Ela procurou um outro oncologista, mais humano, que também lhe recomendou sessões de quimioterapia. Foi-se a saúde, ficou o tumor. Desesperada, chegou a visitar uma freira famosa por supostas curas que lhe disse para não tomar mais remédios.
— Graças a Deus e ao Drauzio Varella não segui seu conselho. Estaria morta — frisa.
Chegou então a Carlos Gil, oncologista clínico coordenador do grupo NEOTórax da Oncologia D’Or e Pesquisador do Instituto D’Or de Pesquisa e Ensino. Este insistiu no diagnóstico molecular. O outro médico dizia que era “bobagem” e que “não levaria a nada”. Mas Gil queria saber a “identidade” do tumor, os genes mutados ligados à doença. Se ela fosse descoberta, poderia haver uma terapia- alvo. Melissa fez dois exames no Brasil e um nos EUA, e o resultado foi inconclusivo. O médico não desistiu e mandou uma amostra do tumor para o Japão.
Para isso, foi preciso fazer uma nova cirurgia, para coletar, mais uma vez, um pequeno pedaço do tumor. Mas então ele revelou sua essência. Tinha uma mutação chamada Ros1. Esse tipo de mutação responde por menos de 2% dos casos de adenocarcinoma. Mas para ela há uma droga específica, a crizotinib.
— Fiquei muito feliz. Tinha esperança. Mas fui orientada a buscar imediatamente um advogado para conseguir autorização da Anvisa (o medicamento não era liberado aqui) e o pagamento pelo plano. E ainda é preciso contratar uma importadora de São Paulo, a única que pode trazer. É mais um sofrimento — destaca.
A tranquilidade de volta
O medicamento que salva Melissa chega por Sedex, entregue todos os meses em sua casa. Com ele, o direito de uma vida normal. Em dois meses de tratamento, iniciado em novembro de 2014, o tumor havia desaparecido no exame de imagem. Junto com ele e o fim da quimioterapia, todos os sintomas. De volta, os cabelos, o bem-estar e a vida normal.
— Recuperei minha vida. Quero voltar a praticar atividade física. Posso aproveitar os momentos preciosos com meu marido, meus filhos, minha família e amigos. Deixei um dos meus trabalhos. Passei a valorizar mais cada dia, a ter mais compaixão. Estou mais próxima de Deus e da natureza.

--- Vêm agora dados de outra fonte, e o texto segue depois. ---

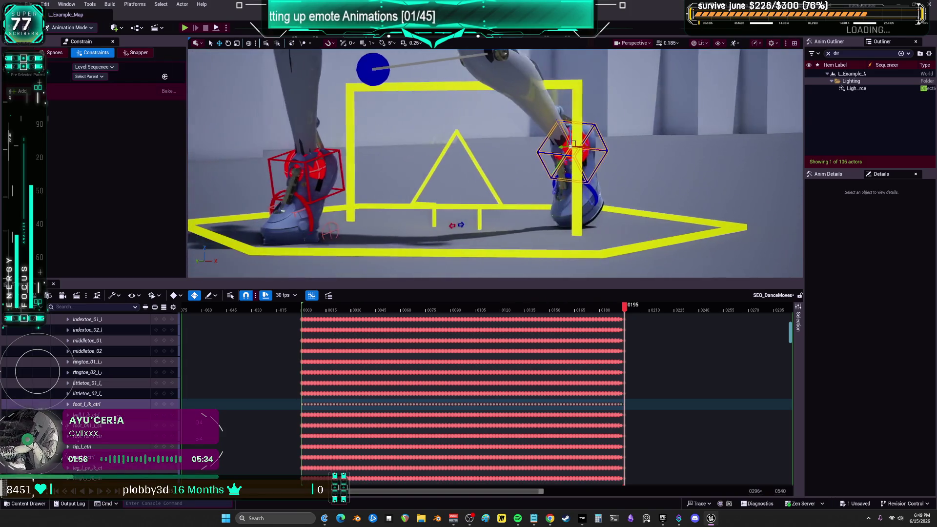
scroll(574, 145, up, 2)
mouse_move(625, 307)
mouse_down()
mouse_move(539, 310)
mouse_move(599, 316)
mouse_up()
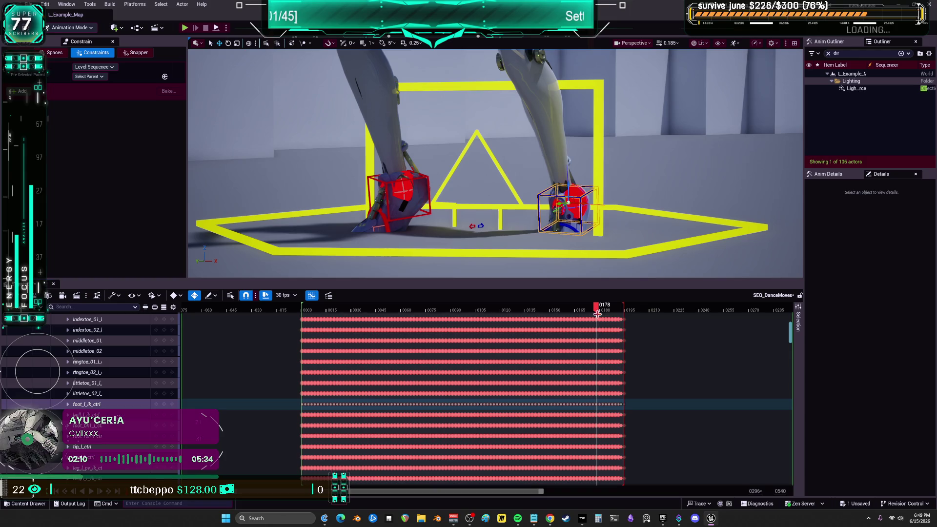
drag(583, 206, 579, 139)
Set the playhead to frame 0178 and zoom the timeline onto the final frames.
click(597, 307)
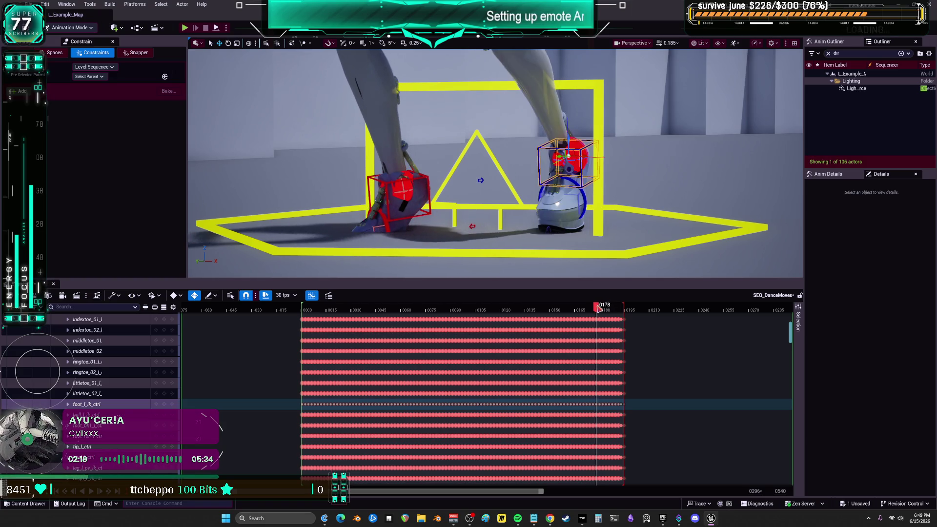
click(601, 308)
click(600, 308)
click(596, 308)
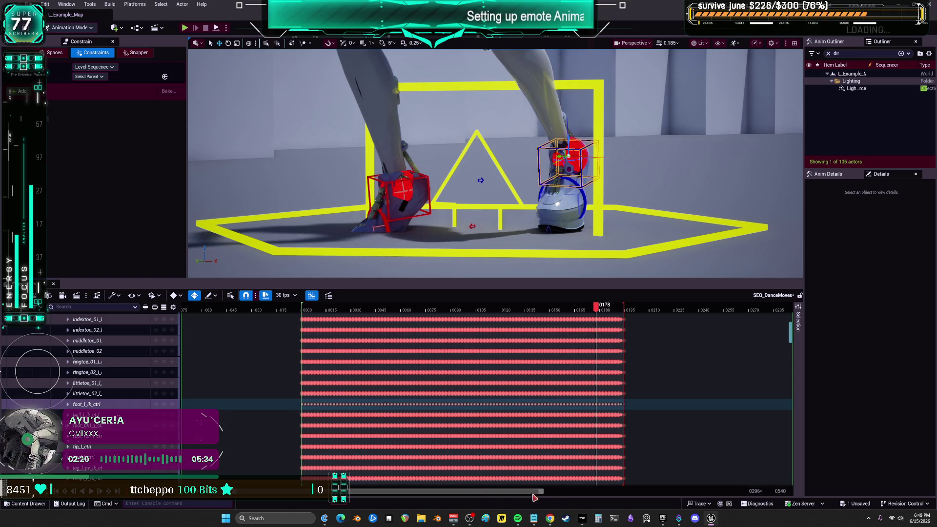
mouse_move(278, 492)
mouse_down()
mouse_move(520, 495)
mouse_move(500, 496)
mouse_up()
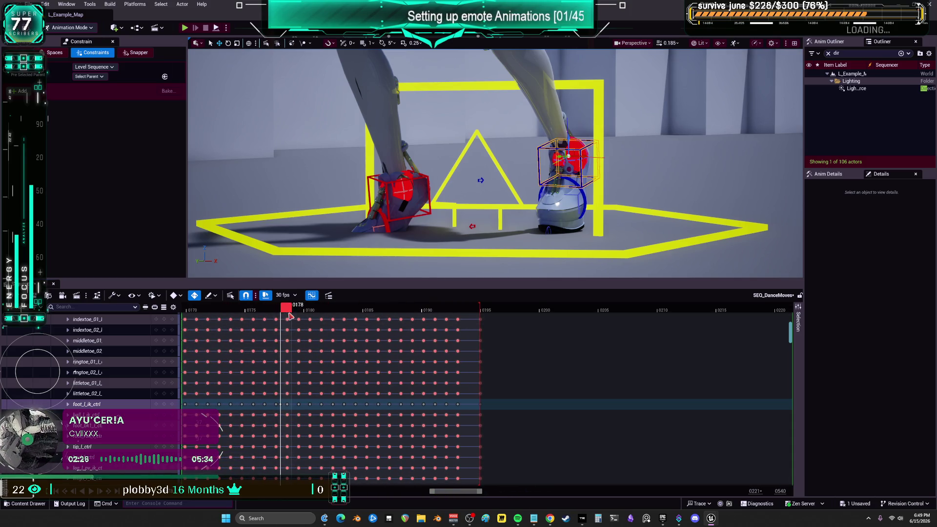
At frame 0177, undo the right foot control move.
drag(282, 308, 277, 308)
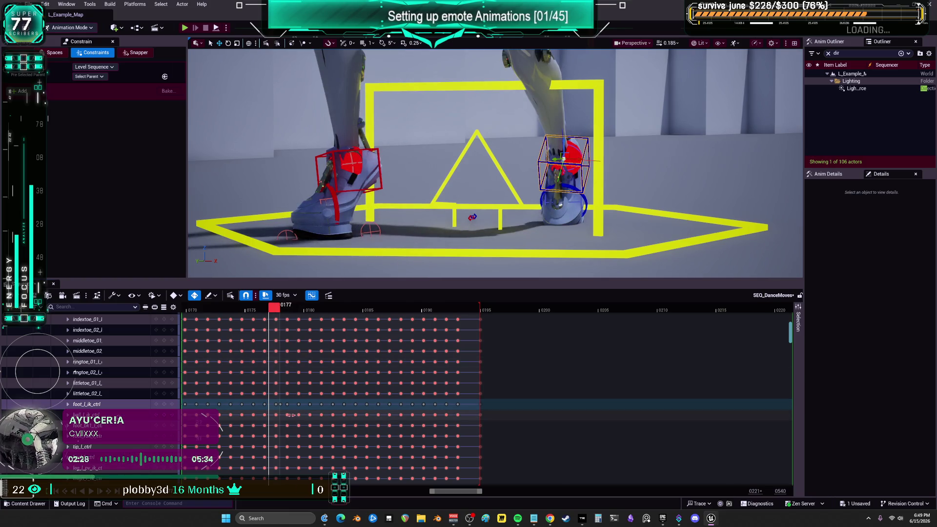
key(ctrl+z)
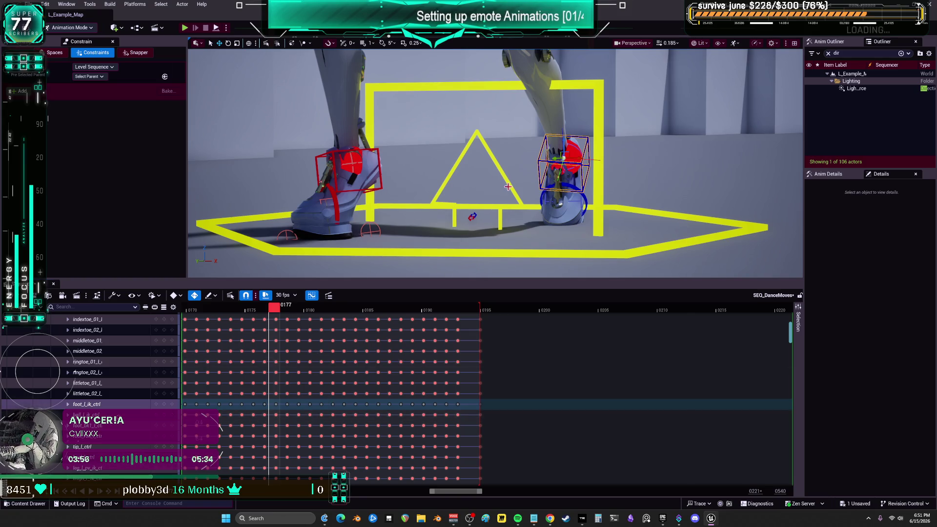
Collapse the CR_Mannequin_BodyBewmPOINTER track and zoom the viewport out to the whole character.
scroll(71, 394, up, 10)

O câncer nos transforma para sempre — diz.
Melissa sabe que a droga é nova e que nunca foi usada por muito tempo para que se conheça sua ação de longo prazo.
— Minha preocupação agora é ter a garantia de que o plano vai pagar. De que terei essa chance. Não tenho data para parar. Se parar, o tumor volta — frisa ela, que contou sua história para que outras pessoas com câncer tenham mais acesso à informação sobre novos tratamentos. — Eu não sabia nada.
Quero ajudar outras pessoas a não passarem por isso.